━━━ Exercise materials

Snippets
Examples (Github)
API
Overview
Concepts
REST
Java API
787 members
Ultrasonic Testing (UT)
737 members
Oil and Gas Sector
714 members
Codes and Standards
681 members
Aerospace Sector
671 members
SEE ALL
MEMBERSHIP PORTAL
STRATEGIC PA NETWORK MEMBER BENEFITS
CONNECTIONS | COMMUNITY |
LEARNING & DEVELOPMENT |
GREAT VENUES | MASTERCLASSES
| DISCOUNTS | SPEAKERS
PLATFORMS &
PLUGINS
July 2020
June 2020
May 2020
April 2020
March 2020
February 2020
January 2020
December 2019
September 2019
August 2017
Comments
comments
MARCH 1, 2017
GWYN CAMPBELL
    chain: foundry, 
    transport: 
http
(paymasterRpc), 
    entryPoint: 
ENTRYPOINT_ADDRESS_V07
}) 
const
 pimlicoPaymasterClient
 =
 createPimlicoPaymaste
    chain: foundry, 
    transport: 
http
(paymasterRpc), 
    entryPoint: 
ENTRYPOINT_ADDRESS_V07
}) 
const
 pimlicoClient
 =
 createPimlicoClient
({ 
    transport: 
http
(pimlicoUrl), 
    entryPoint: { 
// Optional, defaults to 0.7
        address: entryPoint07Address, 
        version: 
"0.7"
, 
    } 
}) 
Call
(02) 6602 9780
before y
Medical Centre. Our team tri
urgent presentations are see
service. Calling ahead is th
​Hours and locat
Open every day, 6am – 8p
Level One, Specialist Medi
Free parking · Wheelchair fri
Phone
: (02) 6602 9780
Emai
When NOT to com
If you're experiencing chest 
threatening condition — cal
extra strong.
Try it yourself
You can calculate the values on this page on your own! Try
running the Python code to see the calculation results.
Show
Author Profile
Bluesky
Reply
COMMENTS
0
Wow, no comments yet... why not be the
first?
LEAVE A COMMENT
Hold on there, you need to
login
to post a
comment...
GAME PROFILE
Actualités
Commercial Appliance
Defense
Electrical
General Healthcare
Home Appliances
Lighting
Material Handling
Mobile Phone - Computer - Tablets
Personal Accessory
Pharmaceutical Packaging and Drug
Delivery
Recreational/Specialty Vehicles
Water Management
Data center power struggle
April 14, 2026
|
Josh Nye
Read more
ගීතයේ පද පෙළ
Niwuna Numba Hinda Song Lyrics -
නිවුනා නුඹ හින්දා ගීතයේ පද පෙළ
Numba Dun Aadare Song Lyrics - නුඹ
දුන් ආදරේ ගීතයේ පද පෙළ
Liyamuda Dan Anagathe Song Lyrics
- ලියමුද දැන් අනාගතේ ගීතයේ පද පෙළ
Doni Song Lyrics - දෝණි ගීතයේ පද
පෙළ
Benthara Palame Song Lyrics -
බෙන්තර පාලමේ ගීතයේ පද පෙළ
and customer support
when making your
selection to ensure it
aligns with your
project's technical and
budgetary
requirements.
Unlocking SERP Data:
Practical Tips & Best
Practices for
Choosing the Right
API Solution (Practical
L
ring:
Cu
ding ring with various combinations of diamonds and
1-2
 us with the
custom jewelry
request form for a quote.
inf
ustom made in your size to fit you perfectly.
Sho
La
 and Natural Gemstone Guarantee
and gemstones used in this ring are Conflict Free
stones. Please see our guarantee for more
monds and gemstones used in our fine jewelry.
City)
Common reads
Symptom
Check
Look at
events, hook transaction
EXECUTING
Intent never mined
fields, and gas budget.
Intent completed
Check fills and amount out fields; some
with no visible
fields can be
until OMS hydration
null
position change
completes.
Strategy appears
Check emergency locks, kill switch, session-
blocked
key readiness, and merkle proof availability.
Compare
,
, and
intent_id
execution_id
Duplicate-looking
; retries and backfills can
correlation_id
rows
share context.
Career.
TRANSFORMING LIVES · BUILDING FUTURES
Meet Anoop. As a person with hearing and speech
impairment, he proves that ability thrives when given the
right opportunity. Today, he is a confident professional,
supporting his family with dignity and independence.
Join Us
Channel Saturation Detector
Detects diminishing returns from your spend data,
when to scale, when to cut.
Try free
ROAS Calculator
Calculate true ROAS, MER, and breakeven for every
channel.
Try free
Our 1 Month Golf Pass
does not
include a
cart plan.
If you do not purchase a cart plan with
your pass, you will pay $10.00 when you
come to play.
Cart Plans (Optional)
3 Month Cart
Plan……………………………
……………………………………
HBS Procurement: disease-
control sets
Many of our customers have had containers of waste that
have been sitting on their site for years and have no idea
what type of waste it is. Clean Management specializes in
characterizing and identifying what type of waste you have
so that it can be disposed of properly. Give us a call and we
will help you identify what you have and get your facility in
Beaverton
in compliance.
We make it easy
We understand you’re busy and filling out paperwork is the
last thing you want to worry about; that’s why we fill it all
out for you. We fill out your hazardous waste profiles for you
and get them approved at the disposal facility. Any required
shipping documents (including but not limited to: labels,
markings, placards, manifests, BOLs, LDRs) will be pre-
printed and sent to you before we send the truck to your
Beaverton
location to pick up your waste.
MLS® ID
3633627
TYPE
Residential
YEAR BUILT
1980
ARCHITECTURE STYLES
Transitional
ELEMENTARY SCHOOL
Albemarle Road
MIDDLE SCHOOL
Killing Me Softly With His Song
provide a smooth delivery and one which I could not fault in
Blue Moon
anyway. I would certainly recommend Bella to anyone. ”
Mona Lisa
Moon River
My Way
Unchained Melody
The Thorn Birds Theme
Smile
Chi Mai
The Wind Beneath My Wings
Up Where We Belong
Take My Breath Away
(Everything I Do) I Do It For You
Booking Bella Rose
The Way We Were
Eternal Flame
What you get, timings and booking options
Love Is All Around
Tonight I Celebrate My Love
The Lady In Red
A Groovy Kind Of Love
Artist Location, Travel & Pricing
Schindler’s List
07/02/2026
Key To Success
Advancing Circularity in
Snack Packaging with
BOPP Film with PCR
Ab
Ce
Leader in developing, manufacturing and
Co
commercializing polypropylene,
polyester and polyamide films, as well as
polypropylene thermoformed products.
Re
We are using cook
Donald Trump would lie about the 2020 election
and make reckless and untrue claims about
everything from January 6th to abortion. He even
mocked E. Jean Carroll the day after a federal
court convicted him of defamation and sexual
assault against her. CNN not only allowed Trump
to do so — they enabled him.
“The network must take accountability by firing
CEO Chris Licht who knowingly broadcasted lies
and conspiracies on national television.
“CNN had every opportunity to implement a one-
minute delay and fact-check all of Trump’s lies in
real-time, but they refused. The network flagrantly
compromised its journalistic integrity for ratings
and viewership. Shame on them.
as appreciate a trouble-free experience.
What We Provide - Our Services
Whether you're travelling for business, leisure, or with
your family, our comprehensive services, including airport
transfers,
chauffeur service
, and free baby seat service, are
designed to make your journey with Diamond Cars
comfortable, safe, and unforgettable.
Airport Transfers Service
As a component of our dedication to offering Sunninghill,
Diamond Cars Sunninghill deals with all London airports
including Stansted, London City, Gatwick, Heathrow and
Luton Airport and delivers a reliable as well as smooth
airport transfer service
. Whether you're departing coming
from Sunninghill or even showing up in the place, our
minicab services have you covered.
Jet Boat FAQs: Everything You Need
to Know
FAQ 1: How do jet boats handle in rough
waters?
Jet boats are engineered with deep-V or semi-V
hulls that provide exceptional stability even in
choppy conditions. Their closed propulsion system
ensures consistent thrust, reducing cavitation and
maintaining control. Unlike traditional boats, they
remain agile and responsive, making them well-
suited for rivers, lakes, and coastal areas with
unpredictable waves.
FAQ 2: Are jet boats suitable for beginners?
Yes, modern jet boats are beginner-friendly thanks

━━━━━━

Aim of the exercise: Determine the number of lines in the listing that hold the word "from". Nothing but that number is wanted.

Problem solution: 3